The authors of Critical Thinking, Logic & Problem Solving explain how to give good presentations and communicate your ideas effectively using critical thinking. They note that many people have excellent ideas but don’t understand how to structure their presentations.

Read more to learn how to structure a presentation by structuring your thinking first.

How to Structure a Presentation

The authors advise you to structure your presentations logically and to use stories to persuade and inform your audience. However, before we get to their recommendations for how to structure a presentation, let’s look at their broad advice for any form of public speaking:

  • Know your topic. A thorough understanding of your subject will establish credibility with your audience and help you answer questions they have.
  • Know your audience. Be aware of your target audience’s demographics, interests, and beliefs, and appeal to those things to establish a bond with them. 
  • Make consistent eye contact. This will help you connect with your audience as well as gauge their reactions to what you’re saying. 
  • Ask questions of your audience. Asking questions keeps your audience engaged and focused on what you’re saying.
Further Tips on Public Speaking

Knowing your topic means not only knowing what information you’re going to give but also what objections or counterpoints might come up. You shouldn’t go into your talk with gaps in your knowledge because you assume the audience will know even less than you do.

Knowing your audience can also include knowing the type of speaking you’re doing. Different formats allow for different methods of interacting with the audience and types of language to be used. For example, a teacher in a classroom can speak directly to students one-on-one and use vocabulary terms they’re studying. If you’re a speaker on a panel at a Comic Con, you can address not only your audience but also the other members of the panel, and you can use language from popular franchises the audience will be familiar with.

Some experts suggest that eye contact is the most important thing you can practice to improve your speaking skills. It captures people’s attention, makes you look more confident, and keeps you from getting distracted.

Questions can help you at every stage of your presentation. Even before you dive into your topic, consider asking questions to break the ice like “What did you do last weekend?” It can also help to use the 5Ws to frame your questions (What, When, Where, Who, Why), or to ask reflective questions that let the audience ponder what they’ve learned so far and apply it to what they’re learning now. 

The Pyramid Principle

According to the authors, structured thinking is key to effective communication. They recommend the pyramid principle for establishing this structure, which consists of the following three steps: 

  1. Explain your main idea. This includes the problem you’re trying to solve and the solution you’re proposing. 
  2. Explain your reasoning. Here you’ll let the audience in on your thought process, explaining what options you considered and why you chose your solution.

(Collected data)
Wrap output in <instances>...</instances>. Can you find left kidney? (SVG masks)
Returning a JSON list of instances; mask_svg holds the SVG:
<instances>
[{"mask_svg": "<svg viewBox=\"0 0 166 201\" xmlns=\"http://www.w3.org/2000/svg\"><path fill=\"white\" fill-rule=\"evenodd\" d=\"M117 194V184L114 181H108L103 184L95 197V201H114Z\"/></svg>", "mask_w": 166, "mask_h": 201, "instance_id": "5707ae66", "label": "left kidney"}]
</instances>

### Set task 1
Do the following statements agree with the text on structuring presentations? For each, answer yes or no and quote the words of the text that decide it.
(a) Eye contact lets a speaker gauge how the audience is reacting.
(b) The pyramid principle consists of four steps.
(c) A teacher in a classroom can use vocabulary terms the students are studying.
### Set task 2
How would you go on with the text on structuring presentations, picking up right after its last sentence?

### Exercise result 1
(a) Yes: "gauge their reactions to what you’re saying"
(b) No: "which consists of the following three steps"
(c) Yes: "use vocabulary terms they’re studying"

### Exercise result 2
  3. Explain your evidence. Here you’ll give the details and facts that support the solution you chose.

(Shortform note: According to Barbara Minto, who coined the pyramid principle, the structure is effective because it mirrors the way the human brain works and presents information to the reader in the order that’s easiest for them to understand. However, she cautions that it may result in unoriginal thinking, detracting from your ability to draw new insights from the information. She also says it’s less effective for nuanced arguments that have multiple interpretations, as opposed to arguments with clear and definitive conclusions.)

How to Structure Stories

The authors place particular emphasis on storytelling, as it helps your audience understand and remember your ideas. It can also build an emotional connection, which further enhances their comprehension and retention. They recommend several ways to structure your stories depending on your goal.

To persuade others, they recommend the situation-complication-resolution approach. First, you explain the situation, then the complication (the problem), and then the solution that you’re recommending to them.

To explain information to your audience, you can use the hook-meat-payoff structure. First give your hook, where you pique their interest by letting them know what they can get out of your presentation. Follow that up with the meat, where you explain the topic you’re trying to get across to them. Finally, explain exactly how they can apply your information to their lives.

You can also structure your stories by breaking them into acts. One of the act structures the authors recommend is the five-act structure, or Freytag’s pyramid, which consists of:

  • The exposition, which introduces the context and circumstances of the story
  • The rising action, in which you describe the events leading to the conflict
  • The climax, which is the high point of your plot when the conflict is greatest
  • The falling action, where the conflict gets solved and the moral of the story is revealed
  • The denouement, or the end of the story

Another framework they recommend is the Pixar story framework. This is great for not only conveying information and ideas but also evoking emotion. You can outline a story by filling in the blanks of six sentences:

  • “Once upon a time, [blank]. Every day, [blank].”
  • “Then one day, [blank].”
  • “Because of that, [blank]. And because of that, [blank].”
  • “Until finally, [blank].”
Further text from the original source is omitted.